--- ENTRIES SUPPLIED Enclosed Below ---

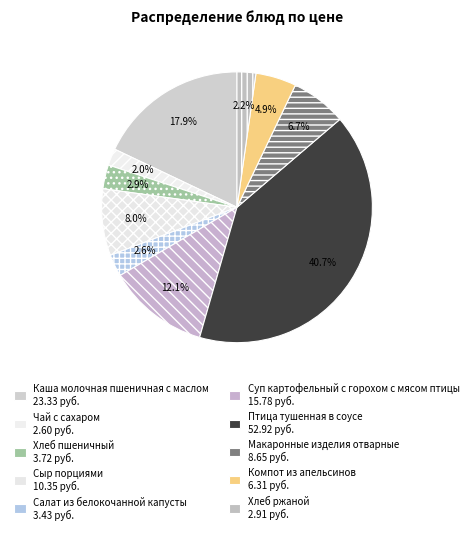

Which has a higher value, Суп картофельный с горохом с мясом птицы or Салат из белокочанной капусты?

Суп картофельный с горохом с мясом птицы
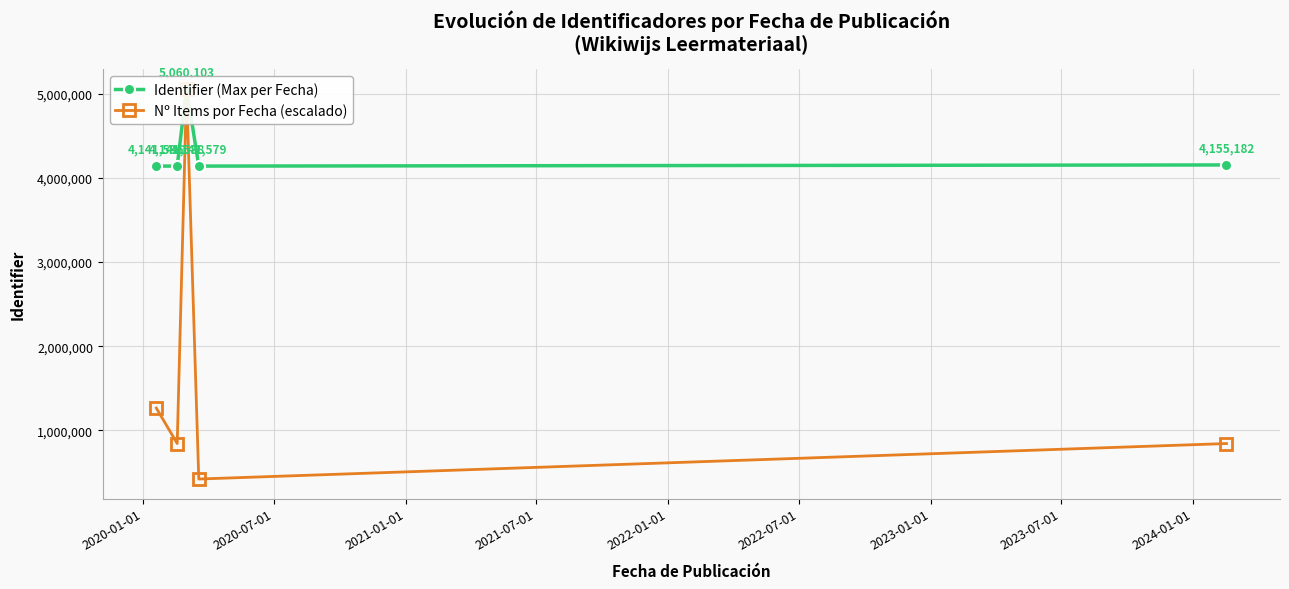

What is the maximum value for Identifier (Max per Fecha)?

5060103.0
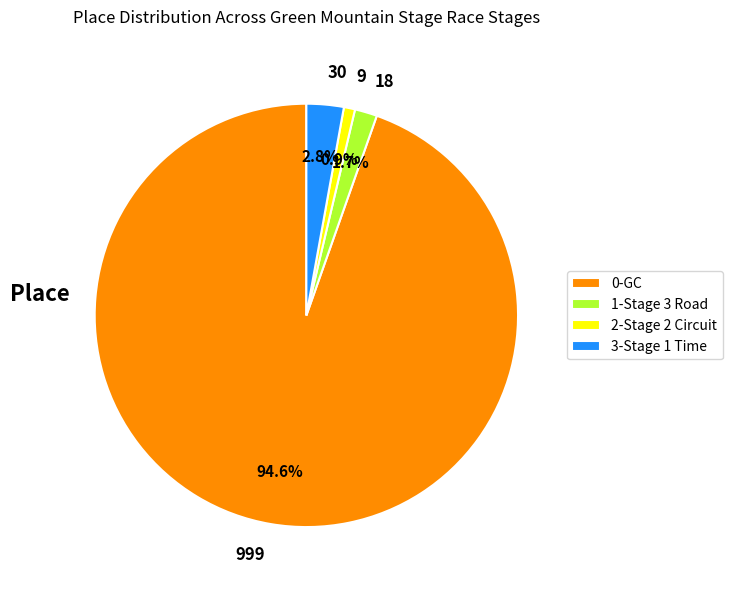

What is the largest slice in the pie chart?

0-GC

--- End of Enclosed ENTRIES SUPPLIED ---

### TRY IT
Can you write out the text of every record above word for word, leaving out the pictures?

### SOLUTION TO THIS EXERCISE
Which has a higher value, Суп картофельный с горохом с мясом птицы or Салат из белокочанной капусты?

Суп картофельный с горохом с мясом птицы

What is the maximum value for Identifier (Max per Fecha)?

5060103.0

What is the largest slice in the pie chart?

0-GC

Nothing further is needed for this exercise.